__Required action__.
Please rewrite the items from the line containing "What is the value of the Amount" through the end of the items, inclusive, replacing "sum" with "total" and changing nothing else. Omit the pictures from your answer.

Saved data entries

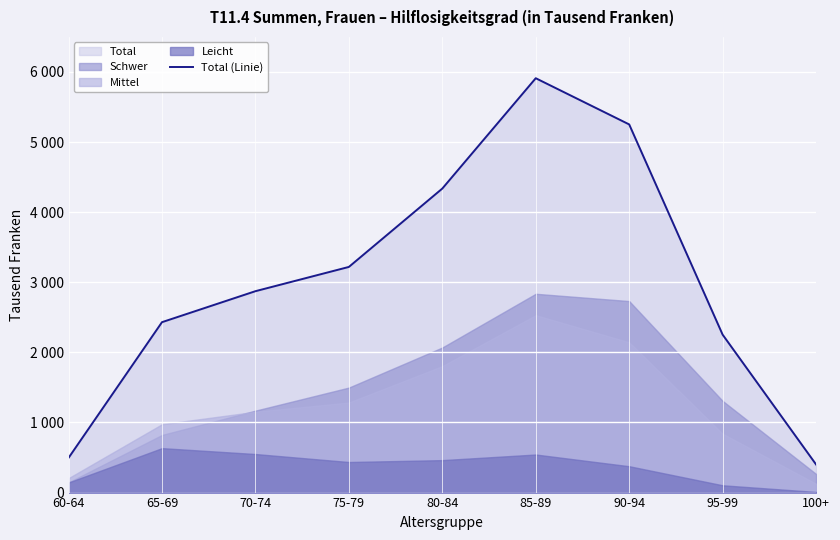

True or false: there are more than 2 points higher than both neighbors.

False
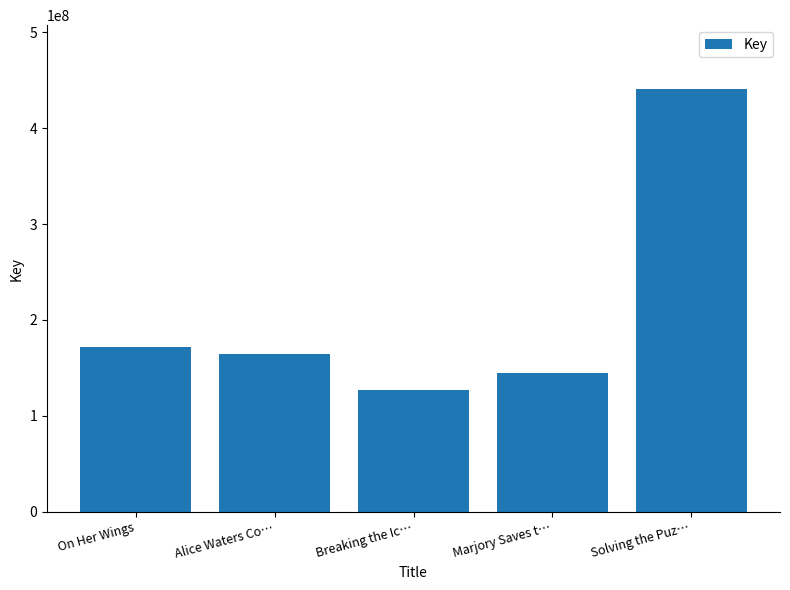

What is the value of the 2nd bar from the left?

165023072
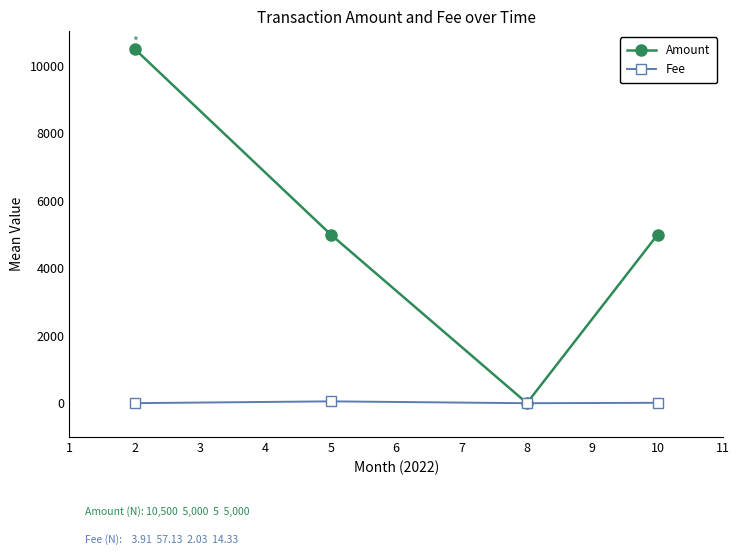

What is the value of the Amount point at the 3rd from the left?

5.0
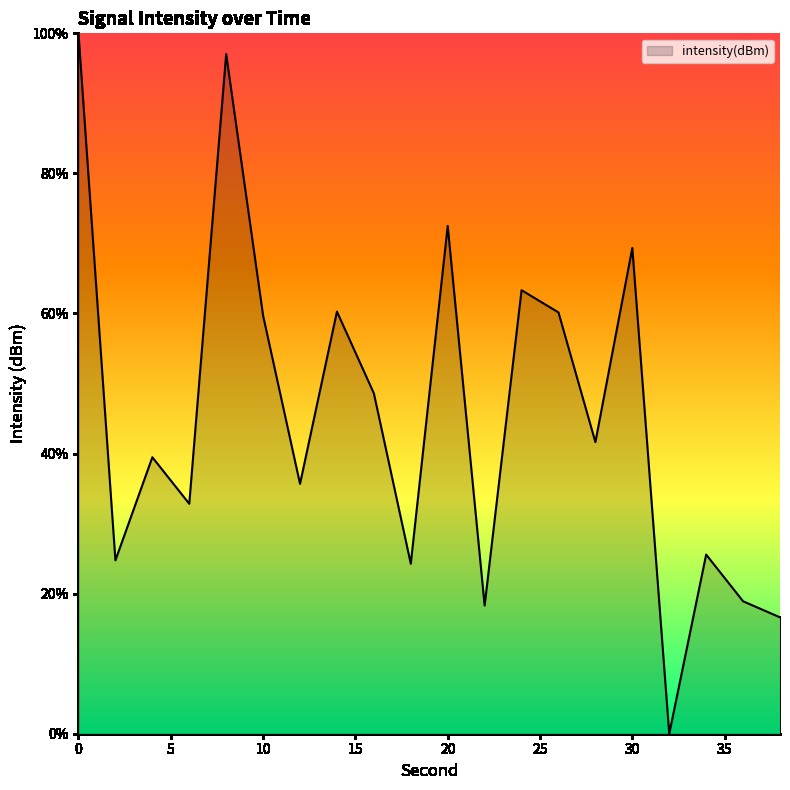

What is the sum of all values?

909.0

__Exercise result__.
What is the value of the Amount point at the 3rd from the left?

5.0

What is the total of all values?

909.0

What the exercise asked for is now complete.